Весной 1942 года Владимир и Ирина всё же добрались до Опочки. Почти двадцать лет мужчина не был на родине, но город мало изменился за это время. Дом брата он нашёл всё на той же пристани. За годы Николай стал знатным купцом. Не сразу признал он Владимира: когда-то тот был высоким, теперь стал ещё и могучим. Половину лица его скрывала отныне светлая борода, как и полагалось почтенным мужам, кудри спускались до плеч, широкие кисти рук, как якоря, выпадали из рукавов дорогой накидки.

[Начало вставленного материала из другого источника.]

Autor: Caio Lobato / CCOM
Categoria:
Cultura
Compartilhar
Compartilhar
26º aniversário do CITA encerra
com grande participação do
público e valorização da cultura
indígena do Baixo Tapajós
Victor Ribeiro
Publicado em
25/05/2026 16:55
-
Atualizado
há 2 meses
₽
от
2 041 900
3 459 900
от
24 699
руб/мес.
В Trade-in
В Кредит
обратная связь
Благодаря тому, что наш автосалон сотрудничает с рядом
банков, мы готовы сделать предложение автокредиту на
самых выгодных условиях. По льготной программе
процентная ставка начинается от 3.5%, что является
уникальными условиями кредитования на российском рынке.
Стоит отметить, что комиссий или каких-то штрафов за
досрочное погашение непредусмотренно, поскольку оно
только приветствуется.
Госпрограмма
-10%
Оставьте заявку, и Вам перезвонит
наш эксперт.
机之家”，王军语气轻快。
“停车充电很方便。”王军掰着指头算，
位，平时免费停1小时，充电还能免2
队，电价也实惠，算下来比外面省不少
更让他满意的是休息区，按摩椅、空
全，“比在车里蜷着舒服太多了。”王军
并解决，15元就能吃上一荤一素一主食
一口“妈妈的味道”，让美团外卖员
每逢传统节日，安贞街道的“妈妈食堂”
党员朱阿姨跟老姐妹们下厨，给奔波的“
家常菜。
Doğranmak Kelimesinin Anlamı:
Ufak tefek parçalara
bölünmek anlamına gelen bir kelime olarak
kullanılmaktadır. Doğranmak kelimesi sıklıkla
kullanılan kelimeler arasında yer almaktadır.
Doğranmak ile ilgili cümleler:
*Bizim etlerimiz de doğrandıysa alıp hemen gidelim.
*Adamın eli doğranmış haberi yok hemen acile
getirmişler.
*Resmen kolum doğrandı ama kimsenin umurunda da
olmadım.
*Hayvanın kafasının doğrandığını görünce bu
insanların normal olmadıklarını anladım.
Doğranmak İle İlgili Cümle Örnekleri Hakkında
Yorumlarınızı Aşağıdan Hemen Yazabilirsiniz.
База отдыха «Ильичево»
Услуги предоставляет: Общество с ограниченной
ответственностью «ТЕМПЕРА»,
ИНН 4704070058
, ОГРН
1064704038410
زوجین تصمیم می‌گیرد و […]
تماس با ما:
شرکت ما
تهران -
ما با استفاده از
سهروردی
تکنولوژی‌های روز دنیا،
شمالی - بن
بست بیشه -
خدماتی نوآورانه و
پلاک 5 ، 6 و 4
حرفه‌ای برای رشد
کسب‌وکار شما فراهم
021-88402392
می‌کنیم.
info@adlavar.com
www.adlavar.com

Здрав буди, хозяин! прорычал путник, непривычно складывая рот. До сих пор им с женой привычнее было говорить на турецком.
Ты ли, брат? удивился Николай, не торопясь распахнуть объятия. Прошло семь лет с тех пор, как Владимир, некогда кузнец из Опочки, вернулся из Константинополя на родину. Дом, где они жили когда-то с братом, сгорел в городском пожарище, и Николай перебрался в бывшую кузню на берегу реки, ближе к порту, а значит к воде. На этом месте он заново отстроил избу, не большую-не малую, как раз в пору ему и жене. Более пяти лет брака с полячкой, пленённой кем-то из проходящих через Опочку воевод да брошенной из-за немощи, потомством не порадовали.
Я, коротко ответил бывший кузнец, удивляясь, что его держат на пороге.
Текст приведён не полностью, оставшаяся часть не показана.